Nachfrage nach diesen abfallenden Sommergerste-Qualitäten besteht derzeit auch seitens der Futtermittelhersteller, die den teuren Weizen - soweit dies möglich ist - durch Futtergerste ersetzen. Daher wird auch qualitativ schlechtere Braugerste zunehmend knapper angeboten.

Seit der Ernte 1996 schwankte die sogenannte "Braugerstenprämie" - also die Preisdifferenz zwischen Futtergerste und Braugerste - zwischen 5 und 45 Euro pro Tonne für freie Ware. Aktuell liegt die Braugerstenprämie bei +38 Euro/t und macht diese Kultur erstmals seit Jahren für die Landwirtschaft wieder betriebswirtschaftlich attraktiv.

Die Kursentwicklung an den Kassamärkten und den Warenterminmärkten zeigt inzwischen wieder in dieselbe Richtung - nach oben. Freie Ware ist derzeit trotz deutlicher Preisaufschläge an den Erzeuger-, Großhandels- und Terminmärkten nur mit Schwierigkeiten zu beschaffen.

Die Kurse an der europäischen Börse Warenterminbörse RMX in Hannover spiegelt die knappe Versorgungslage und die Hausse-Stimmung wider.

Die Großhandelspreise in Deutschland reagierten aufgrund der Anbaueinschränkungen in Deutschland bereits eher als die Warenterminbörse mit einem Kursanstieg. Zuletzt wurde Braugerste an der Produktenbörse Mannheim mit 185-188 Euro/t 48,50 Euro höher bewertet als im Vorjahr. Das entspricht einer Preissteigerung von 35 % (!) im Vergleich zum Vorjahr.

 

Fakten

  • Braugerste ist EU-weit knapp
    Für die deutschen Mälzereien ist es schwierig, den Fehlbedarf über Importe abzudecken. Auch in den anderen EU-Produktionsländern fielen die Ernten geringer aus. In der EU dürfte das Sommerbraugerstendefizit bei ca. 500.000 t liegen.

    In dem traditionellen Exportland Dänemark wird der Exportrahmen erheblich keiner ausfallen als in Normaljahren (nur 400.000 t statt 900.000 t). Die Ernte in Tschechien ist so klein ausgefallen, das die Tschechische Republik vom Exporteur (200.000 t) zum Importeur (150.000 t) wird. Lediglich Frankreich und Großbritannien konnten halbwegs normale Erntemengen einfahren.
    Hausse-Tendenz

 

  • Malz - ein internationales Geschäft
    Der Malzbedarf beträgt weltweit jährlich etwa 17 Mio.t, der Produktionsanteil der deutschen Mälzereien beträgt etwa 12 %. Von dem weltweiten Malzbedarf werden rund 5 Mio.t an den Weltmärkten gehandelt. Im Gegensatz zu den meisten anderen großen Malz-Exportländern bedient die deutsche Malzindustrie hauptsächlich den Inlandsmarkt, doch immerhin 30 % der deutschen Malzproduktion werden ausgeführt.

- **DATENAUSZUG**:

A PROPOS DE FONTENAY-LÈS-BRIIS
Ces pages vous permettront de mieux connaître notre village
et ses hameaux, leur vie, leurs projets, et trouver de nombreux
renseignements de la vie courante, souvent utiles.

---

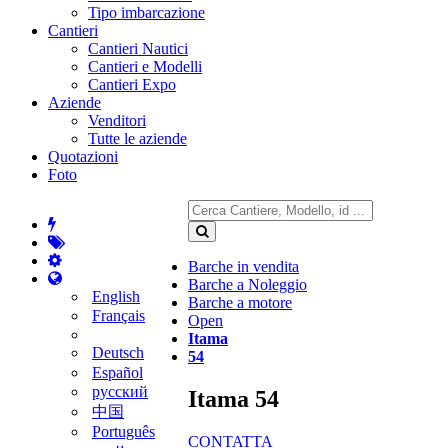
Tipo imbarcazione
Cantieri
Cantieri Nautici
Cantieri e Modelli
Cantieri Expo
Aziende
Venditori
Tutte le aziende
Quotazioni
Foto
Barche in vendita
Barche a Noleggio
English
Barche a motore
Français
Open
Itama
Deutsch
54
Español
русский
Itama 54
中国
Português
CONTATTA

--

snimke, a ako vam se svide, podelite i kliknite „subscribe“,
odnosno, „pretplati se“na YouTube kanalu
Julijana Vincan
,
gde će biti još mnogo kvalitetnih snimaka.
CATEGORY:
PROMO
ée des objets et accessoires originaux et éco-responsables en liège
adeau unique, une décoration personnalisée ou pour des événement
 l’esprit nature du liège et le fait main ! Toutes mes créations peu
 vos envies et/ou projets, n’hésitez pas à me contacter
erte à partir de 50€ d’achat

- **IHR ZIEL**:
Geben Sie den Lesetext zum Braugerstenmarkt wörtlich wieder, beginnend mit „Die Kursentwicklung an“ und weiter bis einschließlich „die Hausse-Stimmung wider.“. Das Material wird hier nicht gebraucht.

- **LÖSUNG**:
Die Kursentwicklung an den Kassamärkten und den Warenterminmärkten zeigt inzwischen wieder in dieselbe Richtung - nach oben. Freie Ware ist derzeit trotz deutlicher Preisaufschläge an den Erzeuger-, Großhandels- und Terminmärkten nur mit Schwierigkeiten zu beschaffen.

Die Kurse an der europäischen Börse Warenterminbörse RMX in Hannover spiegelt die knappe Versorgungslage und die Hausse-Stimmung wider.